Page text >>
All told, though, Nsite offers small businesses -- say, companies with a handful of sales reps -- an inexpensive means of closing gaps in CRM functionality without committing a large up-front investment, and without blowing profit margins on IT to get there.

Everything for getting started with Nsite is right in your JavaScript-enabled browser -- no additional plug-ins or add-ons are necessary. Nsite currently supports only Internet Explorer 6 and higher, and the company has no plans to extend browser support until 2007.

Logging in to my Nsite account, I found the home page to provide good graphical presentation of real-time data: deal stats, quotes and partner activity status, and workflow routing conditions, for example. The tabbed layout offered quick paging between components.

Each application’s home page can be populated with its own customized dashboards -- a nice touch.

Nsite’s rules-based workflow proved to be another strength, enabling assignments and approvals to be routed for delegation and sign-off via browser or e-mail. This automated feature will certainly help companies with outside contacts and road warriors ensure that deals don’t slip through the cracks.

I was easily able to surmise routing status from the well-defined graphical cues. Furthermore, alerts can be set on predefined criteria (such as the number of days past due) to fire off e-mails and on-screen pop-ups.

Although I was able to reassign workflow items -- say, diverting approvals to a colleague in the event I ever actually got a vacation -- changes don’t apply to items already in the pipeline and didn’t revert back to me upon my return. Nsite needs to address this shortcoming to allow more intuitive delegation without loss of ownership.

Information shown >>
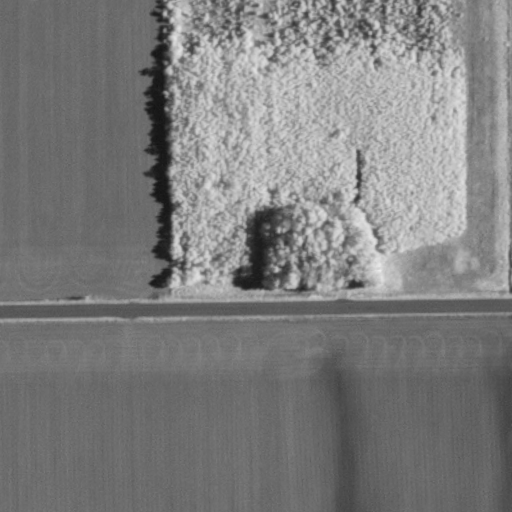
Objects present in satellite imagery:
road: (256, 306)
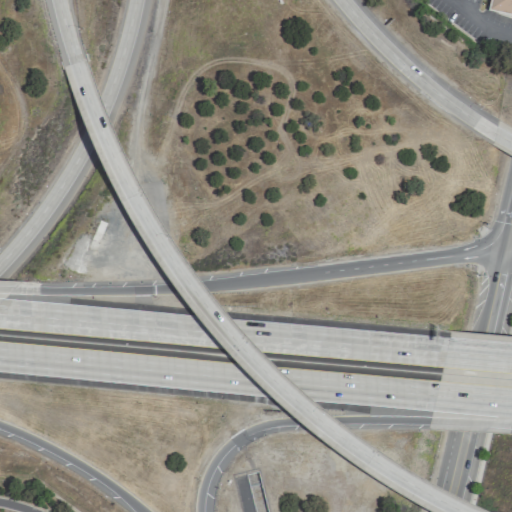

Activity list >>
1. In the Nsite review, which browser does Nsite currently support?
2. Please rewrite the part of the Nsite review that begins at "Logging in to" and stops after "paging between components.", putting "live data" in place of "real-time data".

Written responses >>
1. Internet Explorer 6 and higher.

2.
Logging in to my Nsite account, I found the home page to provide good graphical presentation of live data: deal stats, quotes and partner activity status, and workflow routing conditions, for example. The tabbed layout offered quick paging between components.